=== Section Start ===
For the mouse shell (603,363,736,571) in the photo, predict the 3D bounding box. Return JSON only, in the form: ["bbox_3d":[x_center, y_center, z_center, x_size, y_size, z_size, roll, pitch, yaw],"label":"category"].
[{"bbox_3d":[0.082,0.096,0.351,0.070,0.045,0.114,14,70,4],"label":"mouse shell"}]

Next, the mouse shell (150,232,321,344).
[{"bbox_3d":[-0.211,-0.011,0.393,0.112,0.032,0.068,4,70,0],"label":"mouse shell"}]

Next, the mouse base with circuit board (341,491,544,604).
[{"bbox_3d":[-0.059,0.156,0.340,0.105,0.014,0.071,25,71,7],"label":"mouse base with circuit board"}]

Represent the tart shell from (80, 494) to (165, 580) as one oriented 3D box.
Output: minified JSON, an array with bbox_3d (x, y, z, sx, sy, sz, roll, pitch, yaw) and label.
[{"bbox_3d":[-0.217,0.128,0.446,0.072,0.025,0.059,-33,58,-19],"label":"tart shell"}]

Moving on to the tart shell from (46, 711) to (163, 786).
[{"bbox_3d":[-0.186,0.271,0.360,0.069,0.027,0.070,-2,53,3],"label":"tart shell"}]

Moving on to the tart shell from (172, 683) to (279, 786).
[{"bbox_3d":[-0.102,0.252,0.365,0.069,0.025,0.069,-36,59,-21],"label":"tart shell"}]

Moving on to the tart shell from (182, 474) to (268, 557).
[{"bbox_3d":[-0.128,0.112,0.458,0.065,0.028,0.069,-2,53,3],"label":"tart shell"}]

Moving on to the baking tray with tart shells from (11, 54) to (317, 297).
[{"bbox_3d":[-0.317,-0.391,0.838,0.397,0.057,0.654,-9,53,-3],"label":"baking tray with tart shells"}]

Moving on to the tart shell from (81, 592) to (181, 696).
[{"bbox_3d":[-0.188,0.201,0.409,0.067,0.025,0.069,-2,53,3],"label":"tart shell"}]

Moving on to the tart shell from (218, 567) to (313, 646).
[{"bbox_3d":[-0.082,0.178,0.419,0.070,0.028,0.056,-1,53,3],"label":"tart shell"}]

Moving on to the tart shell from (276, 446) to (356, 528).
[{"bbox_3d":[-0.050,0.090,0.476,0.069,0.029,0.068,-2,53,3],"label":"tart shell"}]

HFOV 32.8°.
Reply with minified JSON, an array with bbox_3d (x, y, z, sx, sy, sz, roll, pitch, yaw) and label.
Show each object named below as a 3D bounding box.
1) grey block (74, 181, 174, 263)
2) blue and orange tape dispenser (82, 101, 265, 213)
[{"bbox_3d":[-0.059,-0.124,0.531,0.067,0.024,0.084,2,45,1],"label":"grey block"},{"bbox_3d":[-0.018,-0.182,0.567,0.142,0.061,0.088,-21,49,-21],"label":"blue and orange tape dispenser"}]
=== Section End ===
Work task: Your answer should be an exact transcription of the data above.

Written reply:
For the mouse shell (603,363,736,571) in the photo, predict the 3D bounding box. Return JSON only, in the form: ["bbox_3d":[x_center, y_center, z_center, x_size, y_size, z_size, roll, pitch, yaw],"label":"category"].
[{"bbox_3d":[0.082,0.096,0.351,0.070,0.045,0.114,14,70,4],"label":"mouse shell"}]

Next, the mouse shell (150,232,321,344).
[{"bbox_3d":[-0.211,-0.011,0.393,0.112,0.032,0.068,4,70,0],"label":"mouse shell"}]

Next, the mouse base with circuit board (341,491,544,604).
[{"bbox_3d":[-0.059,0.156,0.340,0.105,0.014,0.071,25,71,7],"label":"mouse base with circuit board"}]

Represent the tart shell from (80, 494) to (165, 580) as one oriented 3D box.
Output: minified JSON, an array with bbox_3d (x, y, z, sx, sy, sz, roll, pitch, yaw) and label.
[{"bbox_3d":[-0.217,0.128,0.446,0.072,0.025,0.059,-33,58,-19],"label":"tart shell"}]

Moving on to the tart shell from (46, 711) to (163, 786).
[{"bbox_3d":[-0.186,0.271,0.360,0.069,0.027,0.070,-2,53,3],"label":"tart shell"}]

Moving on to the tart shell from (172, 683) to (279, 786).
[{"bbox_3d":[-0.102,0.252,0.365,0.069,0.025,0.069,-36,59,-21],"label":"tart shell"}]

Moving on to the tart shell from (182, 474) to (268, 557).
[{"bbox_3d":[-0.128,0.112,0.458,0.065,0.028,0.069,-2,53,3],"label":"tart shell"}]

Moving on to the baking tray with tart shells from (11, 54) to (317, 297).
[{"bbox_3d":[-0.317,-0.391,0.838,0.397,0.057,0.654,-9,53,-3],"label":"baking tray with tart shells"}]

Moving on to the tart shell from (81, 592) to (181, 696).
[{"bbox_3d":[-0.188,0.201,0.409,0.067,0.025,0.069,-2,53,3],"label":"tart shell"}]

Moving on to the tart shell from (218, 567) to (313, 646).
[{"bbox_3d":[-0.082,0.178,0.419,0.070,0.028,0.056,-1,53,3],"label":"tart shell"}]

Moving on to the tart shell from (276, 446) to (356, 528).
[{"bbox_3d":[-0.050,0.090,0.476,0.069,0.029,0.068,-2,53,3],"label":"tart shell"}]

HFOV 32.8°.
Reply with minified JSON, an array with bbox_3d (x, y, z, sx, sy, sz, roll, pitch, yaw) and label.
Show each object named below as a 3D bounding box.
1) grey block (74, 181, 174, 263)
2) blue and orange tape dispenser (82, 101, 265, 213)
[{"bbox_3d":[-0.059,-0.124,0.531,0.067,0.024,0.084,2,45,1],"label":"grey block"},{"bbox_3d":[-0.018,-0.182,0.567,0.142,0.061,0.088,-21,49,-21],"label":"blue and orange tape dispenser"}]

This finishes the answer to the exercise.